START DATA

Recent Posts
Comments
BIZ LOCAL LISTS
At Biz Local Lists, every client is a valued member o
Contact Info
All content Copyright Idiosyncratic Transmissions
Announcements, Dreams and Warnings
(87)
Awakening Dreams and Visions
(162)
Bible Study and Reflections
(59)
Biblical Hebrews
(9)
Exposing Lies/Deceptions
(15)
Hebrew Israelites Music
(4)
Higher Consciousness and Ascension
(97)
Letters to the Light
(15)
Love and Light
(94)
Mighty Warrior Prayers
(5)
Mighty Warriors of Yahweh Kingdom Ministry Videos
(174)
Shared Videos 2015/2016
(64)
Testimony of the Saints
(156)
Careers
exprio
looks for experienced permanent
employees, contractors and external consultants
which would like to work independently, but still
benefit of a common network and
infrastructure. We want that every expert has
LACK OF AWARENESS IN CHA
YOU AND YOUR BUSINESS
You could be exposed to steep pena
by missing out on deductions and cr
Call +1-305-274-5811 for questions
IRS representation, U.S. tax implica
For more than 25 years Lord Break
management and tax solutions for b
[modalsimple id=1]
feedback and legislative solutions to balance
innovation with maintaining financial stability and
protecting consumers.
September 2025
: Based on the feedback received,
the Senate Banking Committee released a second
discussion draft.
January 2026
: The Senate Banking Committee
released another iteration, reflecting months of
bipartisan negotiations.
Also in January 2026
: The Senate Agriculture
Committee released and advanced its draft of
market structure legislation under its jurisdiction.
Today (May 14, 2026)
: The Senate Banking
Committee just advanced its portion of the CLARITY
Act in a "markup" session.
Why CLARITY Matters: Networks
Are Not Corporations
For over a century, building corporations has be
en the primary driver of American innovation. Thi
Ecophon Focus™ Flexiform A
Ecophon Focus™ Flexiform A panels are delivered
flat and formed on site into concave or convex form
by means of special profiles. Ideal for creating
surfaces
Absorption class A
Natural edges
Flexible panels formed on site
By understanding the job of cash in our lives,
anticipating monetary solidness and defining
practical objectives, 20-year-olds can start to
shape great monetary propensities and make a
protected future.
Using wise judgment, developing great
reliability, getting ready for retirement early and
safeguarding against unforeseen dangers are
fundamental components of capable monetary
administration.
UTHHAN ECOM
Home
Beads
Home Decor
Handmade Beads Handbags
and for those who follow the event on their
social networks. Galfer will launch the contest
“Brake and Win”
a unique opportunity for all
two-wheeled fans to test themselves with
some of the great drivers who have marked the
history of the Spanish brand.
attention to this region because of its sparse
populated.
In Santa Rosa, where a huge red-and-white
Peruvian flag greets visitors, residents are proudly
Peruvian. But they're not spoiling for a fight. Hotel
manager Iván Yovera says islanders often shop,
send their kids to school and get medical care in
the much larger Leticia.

END DATA

THE PROBLEM: Every entry should be retyped exactly as it appears.

OUTPUT OF THE TASK:
Recent Posts
Comments
BIZ LOCAL LISTS
At Biz Local Lists, every client is a valued member o
Contact Info
All content Copyright Idiosyncratic Transmissions
Announcements, Dreams and Warnings
(87)
Awakening Dreams and Visions
(162)
Bible Study and Reflections
(59)
Biblical Hebrews
(9)
Exposing Lies/Deceptions
(15)
Hebrew Israelites Music
(4)
Higher Consciousness and Ascension
(97)
Letters to the Light
(15)
Love and Light
(94)
Mighty Warrior Prayers
(5)
Mighty Warriors of Yahweh Kingdom Ministry Videos
(174)
Shared Videos 2015/2016
(64)
Testimony of the Saints
(156)
Careers
exprio
looks for experienced permanent
employees, contractors and external consultants
which would like to work independently, but still
benefit of a common network and
infrastructure. We want that every expert has
LACK OF AWARENESS IN CHA
YOU AND YOUR BUSINESS
You could be exposed to steep pena
by missing out on deductions and cr
Call +1-305-274-5811 for questions
IRS representation, U.S. tax implica
For more than 25 years Lord Break
management and tax solutions for b
[modalsimple id=1]
feedback and legislative solutions to balance
innovation with maintaining financial stability and
protecting consumers.
September 2025
: Based on the feedback received,
the Senate Banking Committee released a second
discussion draft.
January 2026
: The Senate Banking Committee
released another iteration, reflecting months of
bipartisan negotiations.
Also in January 2026
: The Senate Agriculture
Committee released and advanced its draft of
market structure legislation under its jurisdiction.
Today (May 14, 2026)
: The Senate Banking
Committee just advanced its portion of the CLARITY
Act in a "markup" session.
Why CLARITY Matters: Networks
Are Not Corporations
For over a century, building corporations has be
en the primary driver of American innovation. Thi
Ecophon Focus™ Flexiform A
Ecophon Focus™ Flexiform A panels are delivered
flat and formed on site into concave or convex form
by means of special profiles. Ideal for creating
surfaces
Absorption class A
Natural edges
Flexible panels formed on site
By understanding the job of cash in our lives,
anticipating monetary solidness and defining
practical objectives, 20-year-olds can start to
shape great monetary propensities and make a
protected future.
Using wise judgment, developing great
reliability, getting ready for retirement early and
safeguarding against unforeseen dangers are
fundamental components of capable monetary
administration.
UTHHAN ECOM
Home
Beads
Home Decor
Handmade Beads Handbags
and for those who follow the event on their
social networks. Galfer will launch the contest
“Brake and Win”
a unique opportunity for all
two-wheeled fans to test themselves with
some of the great drivers who have marked the
history of the Spanish brand.
attention to this region because of its sparse
populated.
In Santa Rosa, where a huge red-and-white
Peruvian flag greets visitors, residents are proudly
Peruvian. But they're not spoiling for a fight. Hotel
manager Iván Yovera says islanders often shop,
send their kids to school and get medical care in
the much larger Leticia.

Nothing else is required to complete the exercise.